* **Extracted data**:
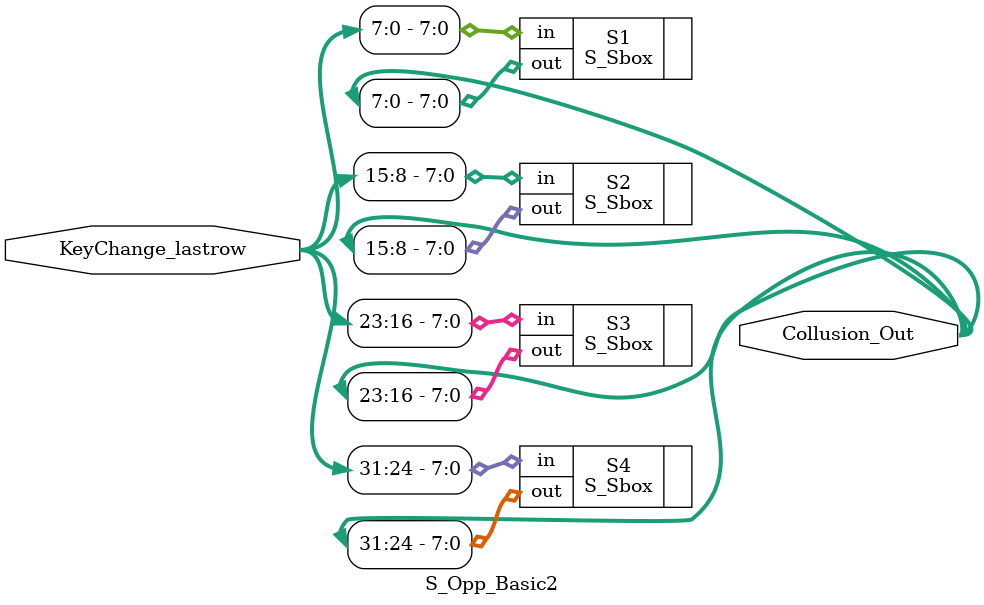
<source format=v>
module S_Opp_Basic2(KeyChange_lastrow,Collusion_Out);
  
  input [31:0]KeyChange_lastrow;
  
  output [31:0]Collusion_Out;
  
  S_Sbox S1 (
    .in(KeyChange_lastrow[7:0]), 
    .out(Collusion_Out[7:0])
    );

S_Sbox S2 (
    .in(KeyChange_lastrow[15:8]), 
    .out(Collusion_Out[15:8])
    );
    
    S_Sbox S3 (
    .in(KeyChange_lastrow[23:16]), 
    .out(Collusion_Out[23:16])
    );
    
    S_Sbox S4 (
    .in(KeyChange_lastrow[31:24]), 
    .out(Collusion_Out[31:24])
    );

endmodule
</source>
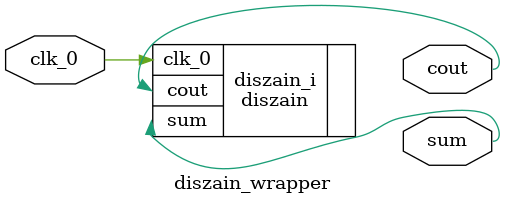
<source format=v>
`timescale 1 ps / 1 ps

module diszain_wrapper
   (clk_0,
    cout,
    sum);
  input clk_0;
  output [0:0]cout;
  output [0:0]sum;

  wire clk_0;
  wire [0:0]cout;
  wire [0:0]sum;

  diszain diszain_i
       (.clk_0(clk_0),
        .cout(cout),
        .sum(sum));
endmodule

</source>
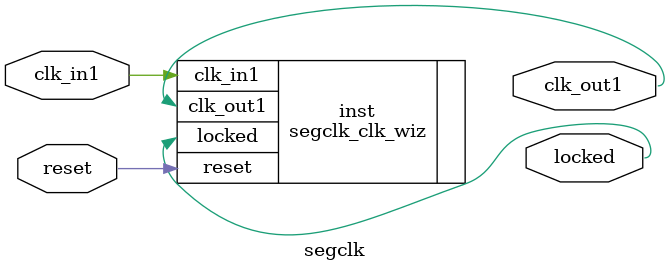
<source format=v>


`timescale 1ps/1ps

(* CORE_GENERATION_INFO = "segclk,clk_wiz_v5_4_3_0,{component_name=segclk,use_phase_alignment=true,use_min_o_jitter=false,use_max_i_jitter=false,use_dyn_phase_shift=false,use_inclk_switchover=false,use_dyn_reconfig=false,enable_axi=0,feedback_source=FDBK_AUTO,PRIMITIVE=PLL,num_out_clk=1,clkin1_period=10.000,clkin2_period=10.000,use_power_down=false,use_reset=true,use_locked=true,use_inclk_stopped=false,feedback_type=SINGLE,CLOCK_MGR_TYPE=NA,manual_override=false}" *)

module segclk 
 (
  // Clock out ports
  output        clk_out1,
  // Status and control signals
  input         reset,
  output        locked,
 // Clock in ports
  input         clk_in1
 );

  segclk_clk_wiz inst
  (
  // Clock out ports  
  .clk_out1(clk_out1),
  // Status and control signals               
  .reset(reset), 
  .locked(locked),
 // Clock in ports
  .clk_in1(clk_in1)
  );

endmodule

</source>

* **Exercise instructions**: An exact copy of each entry is required, minus the pictures.

* **Task output**:
<source format=v>
module S_Opp_Basic2(KeyChange_lastrow,Collusion_Out);
  
  input [31:0]KeyChange_lastrow;
  
  output [31:0]Collusion_Out;
  
  S_Sbox S1 (
    .in(KeyChange_lastrow[7:0]), 
    .out(Collusion_Out[7:0])
    );

S_Sbox S2 (
    .in(KeyChange_lastrow[15:8]), 
    .out(Collusion_Out[15:8])
    );
    
    S_Sbox S3 (
    .in(KeyChange_lastrow[23:16]), 
    .out(Collusion_Out[23:16])
    );
    
    S_Sbox S4 (
    .in(KeyChange_lastrow[31:24]), 
    .out(Collusion_Out[31:24])
    );

endmodule
</source>
<source format=v>
`timescale 1 ps / 1 ps

module diszain_wrapper
   (clk_0,
    cout,
    sum);
  input clk_0;
  output [0:0]cout;
  output [0:0]sum;

  wire clk_0;
  wire [0:0]cout;
  wire [0:0]sum;

  diszain diszain_i
       (.clk_0(clk_0),
        .cout(cout),
        .sum(sum));
endmodule

</source>
<source format=v>


`timescale 1ps/1ps

(* CORE_GENERATION_INFO = "segclk,clk_wiz_v5_4_3_0,{component_name=segclk,use_phase_alignment=true,use_min_o_jitter=false,use_max_i_jitter=false,use_dyn_phase_shift=false,use_inclk_switchover=false,use_dyn_reconfig=false,enable_axi=0,feedback_source=FDBK_AUTO,PRIMITIVE=PLL,num_out_clk=1,clkin1_period=10.000,clkin2_period=10.000,use_power_down=false,use_reset=true,use_locked=true,use_inclk_stopped=false,feedback_type=SINGLE,CLOCK_MGR_TYPE=NA,manual_override=false}" *)

module segclk 
 (
  // Clock out ports
  output        clk_out1,
  // Status and control signals
  input         reset,
  output        locked,
 // Clock in ports
  input         clk_in1
 );

  segclk_clk_wiz inst
  (
  // Clock out ports  
  .clk_out1(clk_out1),
  // Status and control signals               
  .reset(reset), 
  .locked(locked),
 // Clock in ports
  .clk_in1(clk_in1)
  );

endmodule

</source>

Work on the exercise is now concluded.